Si hubiera que encerrar a Channon en una sola palabra, sería fatuidad. Pero este atributo de la personalidad del diarista, por definición negativo para la vida cotidiana, en el escritor hace germinar observaciones divertidas, ligeras y veleidosas, episodios en los que la mayor proeza en una noche es haberse sentado, durante una cena, junto a dos reinas o a dos sillas de un rey. Y, sin embargo, a diferencia de muchos otros diaristas —por ejemplo, Harold Nicolson, cuyos méritos vitales y literarios lo superaban por mucho— en “Chips” hay algo que no hay en otros diaristas: autenticidad.
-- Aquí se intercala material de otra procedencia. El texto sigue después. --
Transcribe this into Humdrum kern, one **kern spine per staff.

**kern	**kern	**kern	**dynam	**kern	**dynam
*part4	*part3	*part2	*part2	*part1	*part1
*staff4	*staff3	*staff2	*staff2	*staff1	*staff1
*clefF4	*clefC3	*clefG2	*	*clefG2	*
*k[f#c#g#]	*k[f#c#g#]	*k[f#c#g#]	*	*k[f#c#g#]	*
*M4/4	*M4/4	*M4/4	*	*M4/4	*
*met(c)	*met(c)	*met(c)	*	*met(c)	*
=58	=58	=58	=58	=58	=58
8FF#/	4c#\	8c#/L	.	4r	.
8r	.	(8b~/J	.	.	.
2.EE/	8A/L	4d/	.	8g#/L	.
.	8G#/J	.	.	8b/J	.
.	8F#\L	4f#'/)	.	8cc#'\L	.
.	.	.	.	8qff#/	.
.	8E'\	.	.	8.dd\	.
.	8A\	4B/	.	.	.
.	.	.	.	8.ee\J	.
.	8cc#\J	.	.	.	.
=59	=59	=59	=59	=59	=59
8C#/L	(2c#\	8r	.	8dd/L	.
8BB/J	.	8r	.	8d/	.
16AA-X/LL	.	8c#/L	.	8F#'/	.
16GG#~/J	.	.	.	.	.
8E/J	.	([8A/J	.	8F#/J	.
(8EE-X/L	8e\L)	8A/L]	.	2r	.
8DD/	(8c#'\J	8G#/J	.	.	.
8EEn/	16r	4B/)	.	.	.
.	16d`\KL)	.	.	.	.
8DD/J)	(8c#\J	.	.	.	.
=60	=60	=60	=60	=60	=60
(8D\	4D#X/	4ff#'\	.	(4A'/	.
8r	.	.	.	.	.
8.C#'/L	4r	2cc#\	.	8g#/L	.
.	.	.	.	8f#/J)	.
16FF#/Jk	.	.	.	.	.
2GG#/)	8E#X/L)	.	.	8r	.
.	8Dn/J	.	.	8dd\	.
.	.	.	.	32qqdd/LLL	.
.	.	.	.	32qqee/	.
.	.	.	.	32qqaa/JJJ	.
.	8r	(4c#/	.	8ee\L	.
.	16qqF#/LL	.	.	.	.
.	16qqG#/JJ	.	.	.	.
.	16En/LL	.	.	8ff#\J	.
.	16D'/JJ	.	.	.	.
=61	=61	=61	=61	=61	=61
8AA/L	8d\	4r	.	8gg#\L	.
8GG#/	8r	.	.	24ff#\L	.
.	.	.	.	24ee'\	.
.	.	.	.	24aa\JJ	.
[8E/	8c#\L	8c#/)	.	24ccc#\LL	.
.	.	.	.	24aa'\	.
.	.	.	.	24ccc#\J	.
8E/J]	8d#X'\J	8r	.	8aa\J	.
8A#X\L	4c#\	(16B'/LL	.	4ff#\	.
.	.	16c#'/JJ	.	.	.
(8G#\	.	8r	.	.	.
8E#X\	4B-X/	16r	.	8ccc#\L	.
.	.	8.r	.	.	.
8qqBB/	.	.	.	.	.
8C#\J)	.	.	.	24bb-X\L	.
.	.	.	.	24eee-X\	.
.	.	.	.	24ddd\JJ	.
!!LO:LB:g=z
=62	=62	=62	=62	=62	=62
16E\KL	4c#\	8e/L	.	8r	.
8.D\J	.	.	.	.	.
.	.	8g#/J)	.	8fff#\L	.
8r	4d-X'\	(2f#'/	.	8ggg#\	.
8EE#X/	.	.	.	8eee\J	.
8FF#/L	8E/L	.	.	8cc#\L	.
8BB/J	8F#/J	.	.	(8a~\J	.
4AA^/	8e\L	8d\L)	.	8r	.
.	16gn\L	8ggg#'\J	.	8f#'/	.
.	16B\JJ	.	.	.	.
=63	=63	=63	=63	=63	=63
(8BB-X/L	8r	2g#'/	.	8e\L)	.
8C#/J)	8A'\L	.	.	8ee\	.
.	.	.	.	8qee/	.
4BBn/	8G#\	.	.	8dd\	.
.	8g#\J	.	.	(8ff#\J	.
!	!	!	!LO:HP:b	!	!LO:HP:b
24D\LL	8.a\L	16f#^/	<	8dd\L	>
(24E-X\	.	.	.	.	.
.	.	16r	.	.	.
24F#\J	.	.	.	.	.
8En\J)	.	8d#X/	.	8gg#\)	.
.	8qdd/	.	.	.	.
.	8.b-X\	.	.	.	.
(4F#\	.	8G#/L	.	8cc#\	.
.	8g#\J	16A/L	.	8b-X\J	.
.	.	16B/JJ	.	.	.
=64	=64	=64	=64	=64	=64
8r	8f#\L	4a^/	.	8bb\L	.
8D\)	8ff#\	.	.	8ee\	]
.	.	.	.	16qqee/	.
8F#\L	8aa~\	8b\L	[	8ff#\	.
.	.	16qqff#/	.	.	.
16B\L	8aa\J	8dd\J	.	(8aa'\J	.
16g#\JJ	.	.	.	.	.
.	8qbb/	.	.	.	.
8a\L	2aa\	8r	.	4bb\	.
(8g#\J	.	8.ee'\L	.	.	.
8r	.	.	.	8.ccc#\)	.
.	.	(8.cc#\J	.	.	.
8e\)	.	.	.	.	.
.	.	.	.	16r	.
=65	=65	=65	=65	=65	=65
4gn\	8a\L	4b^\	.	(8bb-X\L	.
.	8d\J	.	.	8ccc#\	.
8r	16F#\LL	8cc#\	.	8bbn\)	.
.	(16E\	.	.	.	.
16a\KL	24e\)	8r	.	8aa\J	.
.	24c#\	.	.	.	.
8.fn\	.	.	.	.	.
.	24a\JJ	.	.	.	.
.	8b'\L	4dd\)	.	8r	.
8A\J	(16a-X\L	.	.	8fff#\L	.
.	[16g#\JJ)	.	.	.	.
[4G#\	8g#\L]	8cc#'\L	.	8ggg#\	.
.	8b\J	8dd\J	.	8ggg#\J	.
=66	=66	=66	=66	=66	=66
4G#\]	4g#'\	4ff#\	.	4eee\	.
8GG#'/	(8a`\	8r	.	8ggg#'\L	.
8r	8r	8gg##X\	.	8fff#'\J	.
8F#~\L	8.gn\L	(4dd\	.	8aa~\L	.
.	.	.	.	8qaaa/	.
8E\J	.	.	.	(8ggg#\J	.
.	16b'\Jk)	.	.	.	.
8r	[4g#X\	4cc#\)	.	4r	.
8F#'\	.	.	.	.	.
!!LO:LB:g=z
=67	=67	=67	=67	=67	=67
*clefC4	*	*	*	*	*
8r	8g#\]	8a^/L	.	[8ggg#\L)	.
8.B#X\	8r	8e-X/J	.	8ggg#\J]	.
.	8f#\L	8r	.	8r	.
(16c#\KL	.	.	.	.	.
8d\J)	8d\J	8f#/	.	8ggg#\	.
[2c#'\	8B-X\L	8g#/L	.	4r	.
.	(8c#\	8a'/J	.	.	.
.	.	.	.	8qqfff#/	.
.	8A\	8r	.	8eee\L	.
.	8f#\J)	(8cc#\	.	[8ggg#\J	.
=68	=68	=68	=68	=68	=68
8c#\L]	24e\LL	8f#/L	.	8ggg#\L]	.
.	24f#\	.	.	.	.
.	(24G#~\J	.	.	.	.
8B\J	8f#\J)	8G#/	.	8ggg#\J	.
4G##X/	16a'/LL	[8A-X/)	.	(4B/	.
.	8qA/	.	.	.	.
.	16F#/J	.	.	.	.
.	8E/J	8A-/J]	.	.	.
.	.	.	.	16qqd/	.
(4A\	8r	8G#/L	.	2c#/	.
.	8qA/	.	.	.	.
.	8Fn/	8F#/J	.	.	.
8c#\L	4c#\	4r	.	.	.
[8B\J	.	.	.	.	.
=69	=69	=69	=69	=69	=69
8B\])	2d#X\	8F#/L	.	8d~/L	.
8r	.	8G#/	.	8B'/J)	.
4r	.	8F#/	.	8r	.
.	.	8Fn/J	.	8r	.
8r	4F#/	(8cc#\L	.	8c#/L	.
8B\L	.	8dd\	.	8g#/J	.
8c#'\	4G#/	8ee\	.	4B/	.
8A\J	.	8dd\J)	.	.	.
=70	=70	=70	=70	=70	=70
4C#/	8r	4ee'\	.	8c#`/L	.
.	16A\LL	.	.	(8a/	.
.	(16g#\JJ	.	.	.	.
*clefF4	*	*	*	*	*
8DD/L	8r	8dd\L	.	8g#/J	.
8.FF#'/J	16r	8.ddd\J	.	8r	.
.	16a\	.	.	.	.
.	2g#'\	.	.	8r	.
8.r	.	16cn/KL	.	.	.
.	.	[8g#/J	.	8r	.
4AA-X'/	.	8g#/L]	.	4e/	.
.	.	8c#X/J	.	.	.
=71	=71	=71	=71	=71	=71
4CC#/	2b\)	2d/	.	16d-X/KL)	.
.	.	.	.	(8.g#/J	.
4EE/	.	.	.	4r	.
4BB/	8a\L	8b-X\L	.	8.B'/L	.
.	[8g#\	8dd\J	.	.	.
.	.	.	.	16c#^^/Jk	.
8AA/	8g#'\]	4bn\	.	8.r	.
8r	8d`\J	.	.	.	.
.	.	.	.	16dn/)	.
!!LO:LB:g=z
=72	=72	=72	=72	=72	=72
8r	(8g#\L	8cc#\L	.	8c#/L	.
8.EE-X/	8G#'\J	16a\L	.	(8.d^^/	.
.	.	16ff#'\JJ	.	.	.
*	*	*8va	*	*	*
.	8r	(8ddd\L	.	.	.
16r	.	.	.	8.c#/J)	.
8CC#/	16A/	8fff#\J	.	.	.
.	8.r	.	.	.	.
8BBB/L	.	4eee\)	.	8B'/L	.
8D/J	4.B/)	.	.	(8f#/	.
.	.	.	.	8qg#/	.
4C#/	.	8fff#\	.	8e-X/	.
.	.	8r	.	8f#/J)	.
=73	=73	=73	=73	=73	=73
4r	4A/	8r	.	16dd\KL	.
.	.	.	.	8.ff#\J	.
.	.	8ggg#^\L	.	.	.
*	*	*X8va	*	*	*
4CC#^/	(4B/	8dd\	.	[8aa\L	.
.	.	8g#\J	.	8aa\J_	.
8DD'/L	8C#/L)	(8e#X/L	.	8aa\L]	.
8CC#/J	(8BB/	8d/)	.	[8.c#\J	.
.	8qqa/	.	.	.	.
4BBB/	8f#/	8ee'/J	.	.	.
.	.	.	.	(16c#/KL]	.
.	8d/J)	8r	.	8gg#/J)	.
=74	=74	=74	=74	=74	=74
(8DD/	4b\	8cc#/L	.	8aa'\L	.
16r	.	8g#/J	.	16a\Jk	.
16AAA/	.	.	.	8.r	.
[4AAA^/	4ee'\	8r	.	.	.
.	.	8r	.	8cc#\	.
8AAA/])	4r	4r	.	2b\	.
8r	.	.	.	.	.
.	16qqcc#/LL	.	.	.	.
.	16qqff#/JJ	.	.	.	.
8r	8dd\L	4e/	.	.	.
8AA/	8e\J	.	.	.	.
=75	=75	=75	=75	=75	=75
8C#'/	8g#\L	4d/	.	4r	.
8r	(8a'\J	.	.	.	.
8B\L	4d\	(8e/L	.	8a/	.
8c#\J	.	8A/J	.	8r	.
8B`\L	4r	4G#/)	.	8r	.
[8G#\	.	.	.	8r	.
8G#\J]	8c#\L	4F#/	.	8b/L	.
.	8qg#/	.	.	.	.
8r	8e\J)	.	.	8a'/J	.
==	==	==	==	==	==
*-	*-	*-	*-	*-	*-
Y eso es lo que reclamamos nosotros, los lectores de diarios: una feliz equidistancia entre el escritor que se da una sana importancia como individuo —con sus sueños y sus miserias— y la jactancia de aquel que se asume irrepetible. En mejor prosa, se lee en el Eclesiastés: generaciones van y generaciones vienen, sólo la tierra permanece. Algunas personas —escritores y diaristas, ahí incluidos— no lo saben y hacen de una desventura amorosa una historia propia de Dido y Eneas. “Chips” Channon no.
Porque, en su frivolidad, Channon estaba consciente de su engreimiento, vanidad y orgullo. En algunas reseñas que leí meses atrás, en The Wall Street Journal y The New York Review of Books, se le calificaba de snob. Nada más alejado de “Chips”. Amigo del príncipe de Gales e íntimo del rey de Serbia, quien había sido su compañero en la Universidad de Oxford, Channon sabía su lugar en sociedad. Y mejor aún: lo entendía. Por eso, comportaba un triunfo que tal o cual personaje del Gran Mundo lo recibiera en su casa o le regalara una cigarrera en Navidad. ¿Era un snob? Definitivamente no. ¿Un arribista? ¡En todos los sentidos!
Hay escritores a los que admiro y de los que jamás habría querido ser amigo —Marcel Proust, F. S. Fitzgerald, Oscar Wilde. Hay otros en el sentido contrario: malos artistas y entrañables personas, como *** que a veces se puede ver y saludar por la Condesa. Hay un tercer tipo al que admiro y al que rogaría una amistad. Uno de ellos es Henry “Chips” Channon.